Moving 6/7 of its usual speed a train is 10 min late. Find its usual time to cover the journey
Answers
Answer:
60mins.
Explanation:
Let original time taken be = X
and,
Let original speed be = V
Now,
When Speed = 6/7 V
Then, time taken = X+10
We should keep in mind that the distance covered(S) in both the cases are same.
Which gives,
S = VX
and
S = (6/7)V + (X+10)
This clearly gives us VX = (6/7)V + (X+10)

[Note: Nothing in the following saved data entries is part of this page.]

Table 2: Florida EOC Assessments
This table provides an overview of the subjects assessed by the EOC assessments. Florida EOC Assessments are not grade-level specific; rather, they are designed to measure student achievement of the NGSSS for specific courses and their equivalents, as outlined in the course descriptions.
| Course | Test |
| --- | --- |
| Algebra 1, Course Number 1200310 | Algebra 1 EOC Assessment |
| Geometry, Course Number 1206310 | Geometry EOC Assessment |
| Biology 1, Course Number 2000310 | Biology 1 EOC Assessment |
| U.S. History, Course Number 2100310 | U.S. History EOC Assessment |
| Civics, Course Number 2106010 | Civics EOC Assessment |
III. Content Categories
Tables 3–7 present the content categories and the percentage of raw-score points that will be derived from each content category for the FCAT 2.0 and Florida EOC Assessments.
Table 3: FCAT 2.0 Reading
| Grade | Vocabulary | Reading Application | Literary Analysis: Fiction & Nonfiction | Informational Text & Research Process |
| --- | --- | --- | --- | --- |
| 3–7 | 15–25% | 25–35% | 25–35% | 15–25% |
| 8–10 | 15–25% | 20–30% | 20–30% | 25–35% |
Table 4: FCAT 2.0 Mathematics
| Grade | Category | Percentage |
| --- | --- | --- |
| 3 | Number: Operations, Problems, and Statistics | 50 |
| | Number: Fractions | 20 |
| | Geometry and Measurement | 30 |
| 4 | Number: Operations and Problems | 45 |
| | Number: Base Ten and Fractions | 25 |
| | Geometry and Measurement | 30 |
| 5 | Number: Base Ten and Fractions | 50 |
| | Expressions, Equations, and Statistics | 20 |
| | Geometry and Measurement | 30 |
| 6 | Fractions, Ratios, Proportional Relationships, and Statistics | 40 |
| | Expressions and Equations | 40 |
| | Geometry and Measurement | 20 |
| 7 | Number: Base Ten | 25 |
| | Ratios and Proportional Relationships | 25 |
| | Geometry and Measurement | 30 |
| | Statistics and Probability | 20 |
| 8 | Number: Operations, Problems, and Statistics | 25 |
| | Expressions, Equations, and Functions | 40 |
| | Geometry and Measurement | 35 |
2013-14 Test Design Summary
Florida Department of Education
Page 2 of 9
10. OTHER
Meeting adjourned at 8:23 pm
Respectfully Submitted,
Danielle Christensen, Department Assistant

On calculating both sides , we get
=> 60/7 V = (1/7 ) XV
=> 60/7 = X/7
=> X = 60 minutes. (Ans)
The usual time to cover the journey is 60 minutes
It is given that the train on moving with the 6/7th of its usal speed is 10 minute late.
Let us consider the usual speed to be x km/min . The total Distance is D km.
When the train goes at speed x km/min , time taken to cover distance D is
= Distance/Speed
= D/x minutes
When the train goes at a speed 6x/7 km/min, time taken to cover distance D km is
= 7D/6x minutes
The difference in these times is 10 minutes.
So,
7D/6x - D/x
= D/6x
This is equal to 10.
So, D/6x = 10
D = 60x
So, usual time is = D/x
= 60x/x
= 60 minutes.